▸ 提示文:
********************
本荘さんに、入社の経緯や会社・喜平銘柄の魅力、今後の抱負などを聞いてみました。
入社前から酒が好きだった
本荘
もともと酒とは無関係の全く別の業種で働いていたんですよ。
ただ、お酒は好きでした。
昔、自分でホームページをつくっていた時期がありまして、そこで好きなお酒を紹介したりしてましたね。
平喜酒造のお酒も紹介しました(笑)。
実は、喜平は好きなお酒のひとつだったんです。
その後、親しいかたから平喜酒造の社員募集を紹介され、応募しました。
まさか日本酒メーカーの平喜酒造にたずさわれるとは、思いませんでしたね。
本荘
営業職でしたが、入社後は酒造りを経験させてもらえました。
お酒をすすめたり、販売したりすることは多くても、つくるほうは全く未知の世界。
********************
▸ 作業内容: 提示文のうち、「本荘さんに、入社の経緯や会社・喜平銘柄の魅力、今後の抱負などを聞いてみました。」から「実は、喜平は好きなお酒のひとつだったんです。」までを両端の語句も含めて一字も変えずに引用してください。

▸ 資料:
********************
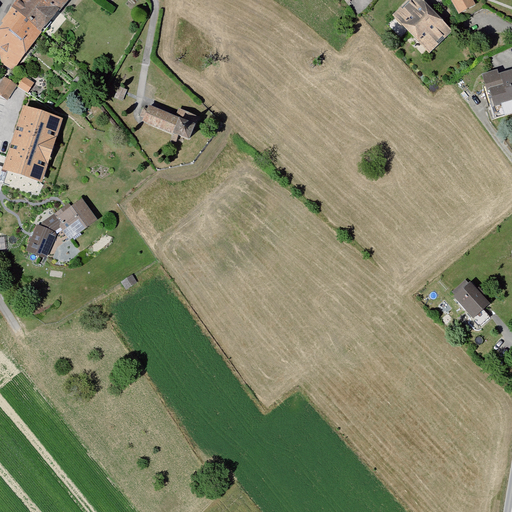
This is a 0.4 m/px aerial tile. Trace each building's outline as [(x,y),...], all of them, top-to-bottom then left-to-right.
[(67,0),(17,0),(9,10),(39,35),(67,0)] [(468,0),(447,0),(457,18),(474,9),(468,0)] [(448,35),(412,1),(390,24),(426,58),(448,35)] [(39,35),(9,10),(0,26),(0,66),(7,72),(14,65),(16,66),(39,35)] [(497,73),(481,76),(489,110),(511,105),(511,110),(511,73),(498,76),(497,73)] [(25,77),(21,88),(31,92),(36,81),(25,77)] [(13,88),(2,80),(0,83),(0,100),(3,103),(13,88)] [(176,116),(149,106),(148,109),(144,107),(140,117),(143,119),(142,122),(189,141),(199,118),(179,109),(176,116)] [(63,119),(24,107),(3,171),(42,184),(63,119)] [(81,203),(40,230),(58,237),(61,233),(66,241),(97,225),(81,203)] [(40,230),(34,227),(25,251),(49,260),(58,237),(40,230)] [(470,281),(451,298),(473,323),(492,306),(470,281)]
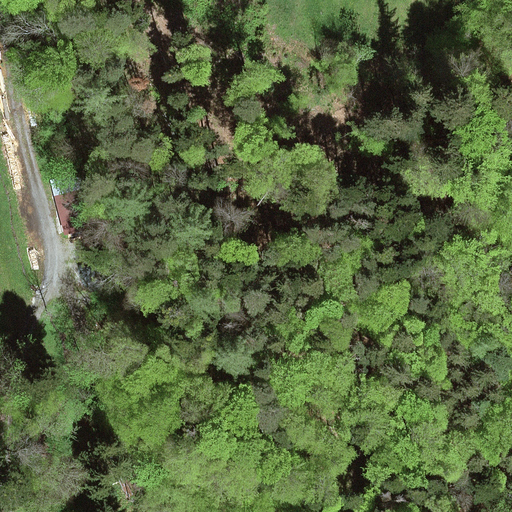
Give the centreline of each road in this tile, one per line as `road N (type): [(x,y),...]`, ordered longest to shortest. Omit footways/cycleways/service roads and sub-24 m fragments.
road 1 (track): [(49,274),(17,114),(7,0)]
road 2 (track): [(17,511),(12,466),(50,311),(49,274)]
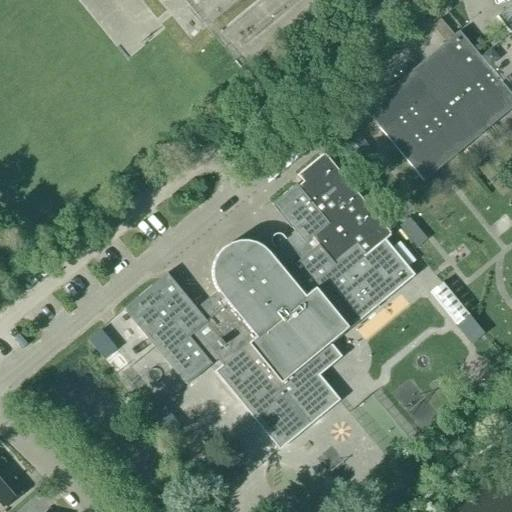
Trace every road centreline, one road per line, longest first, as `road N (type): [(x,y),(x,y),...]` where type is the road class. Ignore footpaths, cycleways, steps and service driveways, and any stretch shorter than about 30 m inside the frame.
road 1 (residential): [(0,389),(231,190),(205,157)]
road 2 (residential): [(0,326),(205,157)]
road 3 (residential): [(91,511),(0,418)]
********************
▸ 演習の解答:
本荘さんに、入社の経緯や会社・喜平銘柄の魅力、今後の抱負などを聞いてみました。
入社前から酒が好きだった
本荘
もともと酒とは無関係の全く別の業種で働いていたんですよ。
ただ、お酒は好きでした。
昔、自分でホームページをつくっていた時期がありまして、そこで好きなお酒を紹介したりしてましたね。
平喜酒造のお酒も紹介しました(笑)。
実は、喜平は好きなお酒のひとつだったんです。